(TEXT SECTION Opens)
Telling Your Parents,That u are Pregnant

Posted by Admin

No teenage girl wants to have to tell her parents that she is pregnant and no parent of a teenage girl wants to hear that news. Still, if you are a pregnant teenager, it is important to tell your parents and allow them to help you through the experience. This article offers some ideas about how to tell your parents that you are pregnant.

Why Tell?

If you are pregnant, you have three basic choices. You can give birth to the baby and keep it. You can give birth to the baby and give it up for adoption. Or you can have an abortion. If you’ve chosen one of the first two options, your parents definitely need to know—your changing body will make it easy for them to guess anyway. If you tell them yourself, rather than waiting for them to notice it, you will have much more control over where the conversation takes place and how it goes.

If you choose the third option, abortion, you may be able to keep your parents in the dark. However, some states have parental notification or consent laws. Even if your state doesn’t, you should tell your parents that you have been through something so important and potentially life-altering.

The only reason not to tell your parents is if they have a history of abuse and you fear for your safety. If this is the case, contact a women’s clinic or hospital and make an appointment to see their social worker.

Preparation

Before you talk to your parents, double check the results of the pregnancy test. Some of the early-detection tests are not very accurate and may give false positive readings.

If you are sure you are pregnant, take a day or two to think through your options.

Plan what you are going to say to your parents. Do you want to talk to them together or would you rather tell one of them before the other?
(TEXT SECTION Closes)
(SUPPLIED MATERIAL Opens)
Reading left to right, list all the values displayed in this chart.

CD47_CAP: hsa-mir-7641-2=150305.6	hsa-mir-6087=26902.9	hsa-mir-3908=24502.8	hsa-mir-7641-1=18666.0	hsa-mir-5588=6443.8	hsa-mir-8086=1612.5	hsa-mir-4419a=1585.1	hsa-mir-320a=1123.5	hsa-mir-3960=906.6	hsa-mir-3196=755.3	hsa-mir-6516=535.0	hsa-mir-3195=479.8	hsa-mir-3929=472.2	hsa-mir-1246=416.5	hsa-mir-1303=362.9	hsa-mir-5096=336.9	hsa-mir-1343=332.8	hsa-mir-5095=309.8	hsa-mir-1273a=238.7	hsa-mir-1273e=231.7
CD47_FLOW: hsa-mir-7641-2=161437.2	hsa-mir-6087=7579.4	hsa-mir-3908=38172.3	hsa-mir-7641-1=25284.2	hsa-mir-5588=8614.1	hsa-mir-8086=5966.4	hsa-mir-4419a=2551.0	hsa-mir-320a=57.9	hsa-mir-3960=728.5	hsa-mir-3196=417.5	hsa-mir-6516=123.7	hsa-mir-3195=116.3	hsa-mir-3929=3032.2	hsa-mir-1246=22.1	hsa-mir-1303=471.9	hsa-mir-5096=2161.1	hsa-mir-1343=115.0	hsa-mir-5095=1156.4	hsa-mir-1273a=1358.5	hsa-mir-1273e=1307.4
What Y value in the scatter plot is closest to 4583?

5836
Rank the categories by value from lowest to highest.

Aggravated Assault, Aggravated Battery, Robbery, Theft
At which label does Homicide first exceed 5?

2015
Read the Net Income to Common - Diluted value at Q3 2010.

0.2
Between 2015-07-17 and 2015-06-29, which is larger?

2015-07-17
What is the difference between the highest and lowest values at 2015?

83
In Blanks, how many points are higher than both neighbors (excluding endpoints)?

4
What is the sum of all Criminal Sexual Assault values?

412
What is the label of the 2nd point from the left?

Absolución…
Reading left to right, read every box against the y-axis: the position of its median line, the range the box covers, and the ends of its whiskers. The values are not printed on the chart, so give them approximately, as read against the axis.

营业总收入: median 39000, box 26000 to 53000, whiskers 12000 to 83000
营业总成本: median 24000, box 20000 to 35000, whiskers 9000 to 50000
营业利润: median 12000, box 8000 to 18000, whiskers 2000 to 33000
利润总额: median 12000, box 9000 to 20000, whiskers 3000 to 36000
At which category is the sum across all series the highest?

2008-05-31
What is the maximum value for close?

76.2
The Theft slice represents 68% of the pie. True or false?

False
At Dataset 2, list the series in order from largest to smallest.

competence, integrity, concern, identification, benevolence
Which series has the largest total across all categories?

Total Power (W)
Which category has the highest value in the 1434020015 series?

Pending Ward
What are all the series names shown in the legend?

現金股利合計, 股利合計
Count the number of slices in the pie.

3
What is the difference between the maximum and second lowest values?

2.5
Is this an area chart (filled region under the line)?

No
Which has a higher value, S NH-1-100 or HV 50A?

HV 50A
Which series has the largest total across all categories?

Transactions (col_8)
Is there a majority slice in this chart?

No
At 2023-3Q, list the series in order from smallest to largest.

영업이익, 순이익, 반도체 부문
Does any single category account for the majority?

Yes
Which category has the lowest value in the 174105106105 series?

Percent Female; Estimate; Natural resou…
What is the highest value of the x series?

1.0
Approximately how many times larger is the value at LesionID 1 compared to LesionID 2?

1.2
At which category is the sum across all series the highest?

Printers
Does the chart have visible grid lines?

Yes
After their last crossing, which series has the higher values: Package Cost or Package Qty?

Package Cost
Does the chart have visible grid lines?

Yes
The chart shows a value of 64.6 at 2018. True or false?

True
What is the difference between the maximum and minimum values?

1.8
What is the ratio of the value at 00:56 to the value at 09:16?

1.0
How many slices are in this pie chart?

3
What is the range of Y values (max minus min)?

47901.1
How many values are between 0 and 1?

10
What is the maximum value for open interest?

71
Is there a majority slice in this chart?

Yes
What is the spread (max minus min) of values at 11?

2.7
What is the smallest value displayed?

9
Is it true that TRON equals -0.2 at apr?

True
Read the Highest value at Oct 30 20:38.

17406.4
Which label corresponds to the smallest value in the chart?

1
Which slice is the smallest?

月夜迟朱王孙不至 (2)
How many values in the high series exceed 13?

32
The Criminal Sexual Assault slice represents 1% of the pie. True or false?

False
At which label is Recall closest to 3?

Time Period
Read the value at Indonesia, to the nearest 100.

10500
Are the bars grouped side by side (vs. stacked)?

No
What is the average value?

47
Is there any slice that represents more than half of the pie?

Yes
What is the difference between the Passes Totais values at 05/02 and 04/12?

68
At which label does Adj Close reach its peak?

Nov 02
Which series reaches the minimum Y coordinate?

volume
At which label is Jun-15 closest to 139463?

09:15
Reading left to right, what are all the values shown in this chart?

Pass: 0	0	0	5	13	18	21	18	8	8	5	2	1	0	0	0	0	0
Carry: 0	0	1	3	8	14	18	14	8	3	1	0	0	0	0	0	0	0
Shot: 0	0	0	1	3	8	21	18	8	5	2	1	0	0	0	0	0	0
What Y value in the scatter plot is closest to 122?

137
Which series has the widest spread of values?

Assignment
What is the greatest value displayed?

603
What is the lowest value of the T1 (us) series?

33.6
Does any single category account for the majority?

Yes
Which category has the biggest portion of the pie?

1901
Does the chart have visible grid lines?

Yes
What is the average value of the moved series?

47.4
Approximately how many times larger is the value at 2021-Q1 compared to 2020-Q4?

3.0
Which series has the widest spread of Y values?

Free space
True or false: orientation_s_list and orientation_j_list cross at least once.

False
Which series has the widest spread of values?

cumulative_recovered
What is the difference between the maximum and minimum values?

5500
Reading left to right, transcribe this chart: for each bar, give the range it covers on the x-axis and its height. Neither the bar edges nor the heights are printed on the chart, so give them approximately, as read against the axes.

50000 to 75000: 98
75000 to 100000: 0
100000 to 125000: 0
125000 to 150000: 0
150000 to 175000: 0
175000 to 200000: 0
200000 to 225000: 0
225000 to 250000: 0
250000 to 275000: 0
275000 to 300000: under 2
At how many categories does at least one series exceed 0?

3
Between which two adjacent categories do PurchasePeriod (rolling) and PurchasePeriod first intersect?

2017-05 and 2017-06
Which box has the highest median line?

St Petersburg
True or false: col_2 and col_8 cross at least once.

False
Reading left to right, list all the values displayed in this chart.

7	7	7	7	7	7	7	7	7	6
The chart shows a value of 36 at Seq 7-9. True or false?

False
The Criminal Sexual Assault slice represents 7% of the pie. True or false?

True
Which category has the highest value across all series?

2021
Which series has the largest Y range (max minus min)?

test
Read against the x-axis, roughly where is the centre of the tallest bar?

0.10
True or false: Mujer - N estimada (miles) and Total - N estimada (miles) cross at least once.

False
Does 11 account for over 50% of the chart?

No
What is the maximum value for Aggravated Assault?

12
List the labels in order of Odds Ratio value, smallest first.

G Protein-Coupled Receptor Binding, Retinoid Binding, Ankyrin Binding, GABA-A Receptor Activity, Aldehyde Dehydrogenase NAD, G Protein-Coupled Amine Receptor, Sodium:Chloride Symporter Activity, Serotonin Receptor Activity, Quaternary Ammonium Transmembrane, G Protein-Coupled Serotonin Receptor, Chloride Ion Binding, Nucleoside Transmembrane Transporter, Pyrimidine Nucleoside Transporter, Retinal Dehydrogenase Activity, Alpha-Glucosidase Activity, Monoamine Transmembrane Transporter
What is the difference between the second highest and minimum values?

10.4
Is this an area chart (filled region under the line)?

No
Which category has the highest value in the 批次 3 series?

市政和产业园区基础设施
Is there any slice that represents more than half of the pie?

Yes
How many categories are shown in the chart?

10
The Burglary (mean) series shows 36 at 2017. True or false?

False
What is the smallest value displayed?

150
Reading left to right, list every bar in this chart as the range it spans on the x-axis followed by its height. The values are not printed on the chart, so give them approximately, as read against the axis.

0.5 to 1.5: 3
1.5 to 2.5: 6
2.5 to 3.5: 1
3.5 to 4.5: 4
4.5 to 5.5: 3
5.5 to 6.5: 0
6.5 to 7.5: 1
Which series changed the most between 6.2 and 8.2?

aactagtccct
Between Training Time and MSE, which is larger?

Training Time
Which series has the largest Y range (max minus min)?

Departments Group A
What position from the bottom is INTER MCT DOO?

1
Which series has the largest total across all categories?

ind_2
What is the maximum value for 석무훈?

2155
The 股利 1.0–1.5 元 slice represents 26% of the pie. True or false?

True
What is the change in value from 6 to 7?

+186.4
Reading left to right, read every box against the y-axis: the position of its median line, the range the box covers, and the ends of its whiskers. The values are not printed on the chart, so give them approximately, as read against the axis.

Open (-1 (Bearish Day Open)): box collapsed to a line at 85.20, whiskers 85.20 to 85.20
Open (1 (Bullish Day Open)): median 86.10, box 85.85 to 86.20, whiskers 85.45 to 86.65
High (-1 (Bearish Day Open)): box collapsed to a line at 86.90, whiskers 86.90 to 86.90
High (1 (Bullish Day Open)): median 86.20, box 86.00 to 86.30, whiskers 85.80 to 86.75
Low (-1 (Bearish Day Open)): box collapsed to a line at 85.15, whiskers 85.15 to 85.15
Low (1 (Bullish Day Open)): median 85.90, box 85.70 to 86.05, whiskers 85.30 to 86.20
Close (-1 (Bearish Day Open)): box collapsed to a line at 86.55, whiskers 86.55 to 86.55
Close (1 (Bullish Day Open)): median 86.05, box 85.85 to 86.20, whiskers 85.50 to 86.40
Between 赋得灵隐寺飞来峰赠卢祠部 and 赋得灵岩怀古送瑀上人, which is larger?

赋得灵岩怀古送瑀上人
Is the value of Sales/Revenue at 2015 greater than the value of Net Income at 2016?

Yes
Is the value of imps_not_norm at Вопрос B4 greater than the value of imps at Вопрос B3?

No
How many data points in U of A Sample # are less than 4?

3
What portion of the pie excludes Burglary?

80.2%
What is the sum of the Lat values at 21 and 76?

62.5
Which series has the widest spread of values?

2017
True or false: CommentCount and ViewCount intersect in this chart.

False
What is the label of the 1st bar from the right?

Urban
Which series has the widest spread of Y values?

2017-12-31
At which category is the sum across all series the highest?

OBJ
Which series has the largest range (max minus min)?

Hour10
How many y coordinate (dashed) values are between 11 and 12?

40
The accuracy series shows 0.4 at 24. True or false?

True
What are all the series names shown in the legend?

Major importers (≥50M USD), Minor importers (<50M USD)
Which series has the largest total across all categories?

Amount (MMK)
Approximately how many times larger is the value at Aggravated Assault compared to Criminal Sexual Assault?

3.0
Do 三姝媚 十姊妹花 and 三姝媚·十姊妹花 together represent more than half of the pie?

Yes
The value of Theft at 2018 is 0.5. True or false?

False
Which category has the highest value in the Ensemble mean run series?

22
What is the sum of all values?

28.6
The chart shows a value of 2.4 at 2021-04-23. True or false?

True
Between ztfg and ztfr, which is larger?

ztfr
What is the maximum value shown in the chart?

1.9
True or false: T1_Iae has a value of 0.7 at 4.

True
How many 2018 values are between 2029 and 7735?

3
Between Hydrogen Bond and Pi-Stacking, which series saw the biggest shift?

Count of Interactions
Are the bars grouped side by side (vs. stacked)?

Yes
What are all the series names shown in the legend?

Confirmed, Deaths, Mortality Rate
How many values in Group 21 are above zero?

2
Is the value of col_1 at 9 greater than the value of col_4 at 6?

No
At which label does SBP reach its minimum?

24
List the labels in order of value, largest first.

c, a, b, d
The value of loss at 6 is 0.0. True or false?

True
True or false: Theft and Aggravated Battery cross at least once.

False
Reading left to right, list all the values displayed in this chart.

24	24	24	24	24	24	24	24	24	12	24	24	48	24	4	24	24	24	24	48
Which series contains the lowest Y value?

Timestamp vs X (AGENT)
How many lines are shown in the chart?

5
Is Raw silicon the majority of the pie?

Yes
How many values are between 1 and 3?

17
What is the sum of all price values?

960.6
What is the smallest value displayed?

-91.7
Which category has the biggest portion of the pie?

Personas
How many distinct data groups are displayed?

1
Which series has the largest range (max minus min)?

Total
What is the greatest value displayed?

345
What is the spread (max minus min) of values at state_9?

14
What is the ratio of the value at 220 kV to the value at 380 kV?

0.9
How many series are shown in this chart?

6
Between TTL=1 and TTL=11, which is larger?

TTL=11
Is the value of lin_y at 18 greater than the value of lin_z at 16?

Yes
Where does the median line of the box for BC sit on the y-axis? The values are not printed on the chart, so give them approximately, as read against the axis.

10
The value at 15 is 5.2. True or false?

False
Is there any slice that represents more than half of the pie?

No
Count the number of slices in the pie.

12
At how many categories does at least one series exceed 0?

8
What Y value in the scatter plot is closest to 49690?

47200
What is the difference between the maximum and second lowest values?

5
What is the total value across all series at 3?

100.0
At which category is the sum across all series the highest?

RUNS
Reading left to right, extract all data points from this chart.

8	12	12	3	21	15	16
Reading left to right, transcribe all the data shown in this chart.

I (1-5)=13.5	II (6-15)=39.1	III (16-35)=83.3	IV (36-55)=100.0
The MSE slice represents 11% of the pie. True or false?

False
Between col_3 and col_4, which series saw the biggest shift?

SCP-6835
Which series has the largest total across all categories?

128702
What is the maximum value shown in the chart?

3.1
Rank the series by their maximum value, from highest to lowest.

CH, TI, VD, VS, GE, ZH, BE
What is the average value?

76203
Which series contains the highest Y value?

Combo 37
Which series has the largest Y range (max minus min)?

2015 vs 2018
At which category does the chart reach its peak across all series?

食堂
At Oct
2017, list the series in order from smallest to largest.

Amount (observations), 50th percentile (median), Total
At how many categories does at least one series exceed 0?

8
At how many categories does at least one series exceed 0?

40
(SUPPLIED MATERIAL Closes)
TO DO ▸
A. List the three basic choices that the article on telling parents about a pregnancy gives a pregnant teenager.
B. According to the article on telling parents about a pregnancy, what should a teenager who fears abuse from her parents do instead of telling them?
C. Continue the article on telling parents about a pregnancy, picking up after its last sentence.

TASK-BY-TASK ANSWERS ▸
A.
- Give birth to the baby and keep it
- Give birth to the baby and give it up for adoption
- Have an abortion

B. Contact a women's clinic or hospital and make an appointment to see their social worker.

C.
Find a time to speak to your parent or parents in private, when they have some time to talk and are not rushing off to work or another commitment. If it is hard to catch them in a free moment, ask them to schedule some time to talk to you about something serious.

Tempting as it may be to tell your parents in a public place, like a restaurant, avoid this impulse. Tempers run high at such a moment, voices may get raised, and you don’t want a bunch of strangers witnessing a big fight between you and your parents.

Most parents of pregnant teens try to be supportive, but just in case the talk goes badly and they throw you out of the house, or you feel unsafe and want to leave, it’s a good idea to have a Plan B. Could you stay with your baby’s father or with one of your girlfriends for a couple of days? Is there another relative who might take you in?

The Talk

There is no way you can cushion your parents from the natural shock and grief they will feel when you tell them you’re pregnant. There’s no gentle lead in, no way to make a joke of it, and it’s cruel to make them guess. The mature thing to do, once you have your parents alone in a private place is to simply say, “Mom, Dad, I’m pregnant.”

Be prepared for an intense emotional reaction, such as crying or yelling. Be prepared, too, to answer questions about who the father is, how the pregnancy happened (for instance, were you not using birth control or did your birth control fail), and what you plan to do now.

Some parents may take over and start making plans for you. Although this may feel very comforting at the time, make sure your voice is also heard, especially if you and your parents have different ideas about how the pregnancy should be handled.

There is no “typical” reaction to hearing the news that one’s daughter is pregnant. Some parents are immediately reassuring, others may be angry, still others will try to ignore (deny) the news.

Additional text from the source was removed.